Teruntuk
Seseorang,
Halo,
assalamualaikum. Namaku
Oktavia, seorang mahasiswa di salah satu universitas di Surabaya. Aku bukan
seorang pemimpi seperti mereka. Apa kamu juga seperti itu? Jika iya, kita sama.
Satu hal yang aku tahu saat aku masuk kuliah adalah; aku ingin pandai,
menemukan pekerjaan yang layak dan membahagiakan orang tua. Tapi segalanya tak
semudah teorinya. Hmm, hidup ini ternyata melelahkan ya?
Bagaimana
harimu? Apakah menyenangkan? Aku rasa semakin bertambahnya umurmu, semakin
banyak hal yang ketahui dari pengalamanmu, semakin banyak juga masalah yang kau
hadapi. Entah masalah yang kamu timbulkan sendiri atau masalah dari orang lain.
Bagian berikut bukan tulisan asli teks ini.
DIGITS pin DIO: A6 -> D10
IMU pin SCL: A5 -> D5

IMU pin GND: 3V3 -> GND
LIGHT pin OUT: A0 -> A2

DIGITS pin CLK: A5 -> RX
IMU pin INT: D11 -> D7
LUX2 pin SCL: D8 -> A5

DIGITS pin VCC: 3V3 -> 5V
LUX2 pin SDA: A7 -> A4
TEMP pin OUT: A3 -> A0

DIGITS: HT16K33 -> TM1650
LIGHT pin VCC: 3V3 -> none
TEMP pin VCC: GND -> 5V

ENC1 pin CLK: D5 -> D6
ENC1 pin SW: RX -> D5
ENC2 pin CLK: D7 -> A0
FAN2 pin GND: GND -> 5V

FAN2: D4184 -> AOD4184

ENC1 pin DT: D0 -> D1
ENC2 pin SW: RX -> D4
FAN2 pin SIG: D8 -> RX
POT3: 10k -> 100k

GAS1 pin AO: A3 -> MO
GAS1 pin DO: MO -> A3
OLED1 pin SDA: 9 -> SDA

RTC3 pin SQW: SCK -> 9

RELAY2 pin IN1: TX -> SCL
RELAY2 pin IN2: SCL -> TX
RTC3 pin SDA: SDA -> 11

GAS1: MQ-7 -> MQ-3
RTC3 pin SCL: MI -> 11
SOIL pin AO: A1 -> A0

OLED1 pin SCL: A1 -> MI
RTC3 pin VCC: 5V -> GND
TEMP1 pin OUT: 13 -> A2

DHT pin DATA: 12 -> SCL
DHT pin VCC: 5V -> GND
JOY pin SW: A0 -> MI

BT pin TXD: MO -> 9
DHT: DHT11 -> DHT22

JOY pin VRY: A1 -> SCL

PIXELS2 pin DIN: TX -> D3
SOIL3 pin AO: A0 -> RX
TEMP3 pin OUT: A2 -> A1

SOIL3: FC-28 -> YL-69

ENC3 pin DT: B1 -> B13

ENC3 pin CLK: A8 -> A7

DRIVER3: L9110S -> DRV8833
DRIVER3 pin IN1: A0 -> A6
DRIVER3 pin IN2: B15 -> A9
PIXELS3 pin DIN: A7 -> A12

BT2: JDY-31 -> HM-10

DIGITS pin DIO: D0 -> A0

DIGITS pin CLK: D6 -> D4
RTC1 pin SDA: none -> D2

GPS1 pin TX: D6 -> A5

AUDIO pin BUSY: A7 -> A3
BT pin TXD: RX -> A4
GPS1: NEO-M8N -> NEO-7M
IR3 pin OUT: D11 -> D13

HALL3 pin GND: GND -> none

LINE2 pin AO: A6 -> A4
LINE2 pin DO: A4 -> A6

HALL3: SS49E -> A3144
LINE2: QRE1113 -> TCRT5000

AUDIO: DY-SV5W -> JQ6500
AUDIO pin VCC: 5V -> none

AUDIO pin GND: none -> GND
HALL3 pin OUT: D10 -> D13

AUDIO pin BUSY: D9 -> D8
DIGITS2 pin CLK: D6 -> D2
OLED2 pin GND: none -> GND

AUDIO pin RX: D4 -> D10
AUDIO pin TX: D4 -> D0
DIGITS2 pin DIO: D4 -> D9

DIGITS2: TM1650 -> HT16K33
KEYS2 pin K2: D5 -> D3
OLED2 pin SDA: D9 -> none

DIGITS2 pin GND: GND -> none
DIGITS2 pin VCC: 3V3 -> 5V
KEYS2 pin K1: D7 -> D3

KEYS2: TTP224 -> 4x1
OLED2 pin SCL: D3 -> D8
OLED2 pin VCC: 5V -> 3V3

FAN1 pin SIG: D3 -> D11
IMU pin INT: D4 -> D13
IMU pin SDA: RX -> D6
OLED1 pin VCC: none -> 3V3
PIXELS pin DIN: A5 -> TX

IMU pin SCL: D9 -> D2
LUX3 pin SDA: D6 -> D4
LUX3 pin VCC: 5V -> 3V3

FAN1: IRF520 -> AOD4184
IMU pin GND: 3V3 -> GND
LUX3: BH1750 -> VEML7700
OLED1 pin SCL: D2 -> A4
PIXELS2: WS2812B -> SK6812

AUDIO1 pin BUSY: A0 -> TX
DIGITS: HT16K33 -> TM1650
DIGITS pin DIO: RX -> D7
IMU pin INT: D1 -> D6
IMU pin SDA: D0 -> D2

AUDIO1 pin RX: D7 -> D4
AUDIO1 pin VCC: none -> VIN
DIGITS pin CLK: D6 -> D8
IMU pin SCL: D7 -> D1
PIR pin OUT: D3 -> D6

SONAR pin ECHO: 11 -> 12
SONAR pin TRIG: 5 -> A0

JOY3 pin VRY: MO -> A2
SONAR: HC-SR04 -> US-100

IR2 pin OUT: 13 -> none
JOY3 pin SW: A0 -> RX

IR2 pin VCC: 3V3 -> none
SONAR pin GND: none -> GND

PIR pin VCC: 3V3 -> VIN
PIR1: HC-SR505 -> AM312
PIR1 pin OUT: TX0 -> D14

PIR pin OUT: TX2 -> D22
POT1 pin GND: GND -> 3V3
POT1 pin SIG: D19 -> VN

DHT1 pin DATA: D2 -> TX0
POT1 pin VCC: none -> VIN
Bukan begitu? Mungkin bahkan di usia yang belia, ada di antara mereka yang
sudah bisa merasakan kerasnya hidup ini.
Aku
tidak mengenalmu, dan kita tak saling mengenal. Sama seperti aku dengan Tuhanku
dulu. Aku hanya mengikuti kata orang tua untuk melaksanakan ibadah, menyembah
Yang Kuasa sebagai wujud rasa syukur, kepatuhan, dan juga cinta pada-Nya karena
telah memberi hidup ini kepada kita. Sampai akhirnya perlahan cinta ini
benar-benar muncul. Aku tidak rela meninggalkan Tuhanku sejemang saja. Aku menyuiaki
waktu saat di mana aku bermunajad pada-Nya.
Jadi
teruntuk kamu, yang merasa sendiri di dunia ini, tak ada yang menghargai, dan
beranggapan bahwa masalahmu teramat sangat besar, tenang, kawan. Masih ada Dia.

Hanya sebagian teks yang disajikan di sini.